→ **Instrucción escrita A**
Según el texto sobre las protestas en Puerto Rico, ¿cuál era la única petición de la multitud que ocupó la autopista?
→ **Instrucción escrita B**
Por favor, prosigue el texto sobre las protestas en Puerto Rico a partir de su última oración.

→ **Extracto de la página**
◇ ◇ ◇ ◇
Maribel Hastings, San Juan, Puerto Rico.
Una masa humana de todas las edades y credos, pero encabezada por jóvenes arropó una de las principales autopistas de esta isla con una sola petición: la renuncia del gobernador Ricardo Rosselló, sin que la dividan sus diferencias ideológicas; algo muy difícil de conseguir en esta colonia caribeña, por décadas agrupada en los colores rojo, azul y verde que representan a sus principales partidos políticos.
Rosselló se aferra a su silla, y aunque renunció a la presidencia de su Partido Nuevo Progresista (PNP), que aboga por la estadidad, y afirmó que no buscará la reelección en 2020, aseguró que le da la bienvenida al proceso legislativo de residenciamiento. En otras palabras, que no se va y que si tienen los votos, que lo saquen. Pero su actitud desafiante quizá supone que Rosselló tenga algún As bajo la manga en contra de los líderes legislativos, como queriendo decir que “si me sacan, se van conmigo”, pues también tienen cola que les pisen.
Se abre así un compás de espera a ver quién prevalece en este pulseo, Rosselló o el pueblo.
En las miles de reacciones, algunos comentan que no entienden por qué lo que se dijo en un chat entre Rosselló y sus más allegados asesores provoca movilizaciones masivas exigiendo la renuncia de un gobernador democráticamente electo.
◇ ◇ ◇ ◇
→ **Extractos de registros**
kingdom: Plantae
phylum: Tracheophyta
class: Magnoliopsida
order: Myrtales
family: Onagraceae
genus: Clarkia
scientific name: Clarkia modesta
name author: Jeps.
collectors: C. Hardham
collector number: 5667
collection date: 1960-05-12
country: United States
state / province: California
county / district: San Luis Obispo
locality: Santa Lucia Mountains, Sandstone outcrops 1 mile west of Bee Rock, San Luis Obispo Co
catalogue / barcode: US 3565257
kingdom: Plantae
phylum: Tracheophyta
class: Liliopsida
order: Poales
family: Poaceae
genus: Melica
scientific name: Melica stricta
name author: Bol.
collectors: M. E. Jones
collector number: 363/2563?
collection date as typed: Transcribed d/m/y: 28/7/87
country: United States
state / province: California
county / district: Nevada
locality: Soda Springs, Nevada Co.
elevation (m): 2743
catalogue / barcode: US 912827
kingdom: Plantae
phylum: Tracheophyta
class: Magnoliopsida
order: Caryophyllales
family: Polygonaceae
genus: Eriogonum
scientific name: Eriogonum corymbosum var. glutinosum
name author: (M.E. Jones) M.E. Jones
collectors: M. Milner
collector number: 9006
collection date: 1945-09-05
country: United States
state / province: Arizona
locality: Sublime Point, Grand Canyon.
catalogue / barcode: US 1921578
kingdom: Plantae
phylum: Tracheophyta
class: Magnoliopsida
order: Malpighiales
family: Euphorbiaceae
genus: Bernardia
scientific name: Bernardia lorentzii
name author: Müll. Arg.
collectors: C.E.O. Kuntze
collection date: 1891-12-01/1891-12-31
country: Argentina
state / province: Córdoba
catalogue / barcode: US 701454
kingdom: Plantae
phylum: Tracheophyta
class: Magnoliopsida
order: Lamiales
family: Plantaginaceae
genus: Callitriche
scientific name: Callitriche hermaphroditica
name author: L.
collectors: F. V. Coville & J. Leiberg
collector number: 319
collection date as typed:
◇ ◇ ◇ ◇
→ **Respuesta A**
La renuncia del gobernador Ricardo Rosselló.

→ **Respuesta B**
Pero el primer error es pensar que toda esta movilización es únicamente por un chat. Ese chat donde Rosselló y sus secuaces se burlan de e insultan a diversos sectores más bien fue el catalizador, la gota que colmó la copa. Y lo que el mundo ha presenciado en los pasados días en Puerto Rico es lo que pasa cuando el pueblo se harta (o en buen puertorriqueño, se jalta) de los abusos de sus desgobiernos y, para colmo, se entera de que se burlaron de ellos y de sus muertos en chats privados.
Porque a mis 54 años, y desde que tengo uso de razón he visto a este país votar elección tras elección por gobernantes de los dos principales partidos, el PNP, de Rosselló, o el Partido Popular Democrático (PPD), que defiende la fórmula del Estado Libre Asociado (ELA), que define la relación de Puerto Rico con Estados Unidos (donde no somos ni estado, ni libres y la asociación es bastante desigual). Y nada pasa.
Han sido décadas de malos manejos, malas administraciones e injusticias. La de Rosselló no es la primera administración con funcionarios corruptos. Ya tenemos precedentes, incluyendo el del papá del actual gobernador, Pedro Rosselló. Pero el pueblo, cegado por el fanatismo político aparentemente no veía lo que estaba pasando frente a sus narices. Cada cual se anclaba con su tribu azul, roja o verde, mientras que a quienes alzaban la voz los tildaban de revoltosos o comunistas.
De hecho, crecí en la época en que enarbolar tu bandera era mal visto. Si lo hacías, eras independentista o comunista. Cuando era adolescente, durante una elección acompañé a mi padre a su casilla de votación y la funcionaria no lo quería dejar entrar a votar porque tenía puesta una camiseta con la bandera de Puerto Rico y, por ende, según ella, era independentista; y no se permite propaganda política en centros de votación, aunque ella estaba vestida de azul, en alusión a su partido PNP.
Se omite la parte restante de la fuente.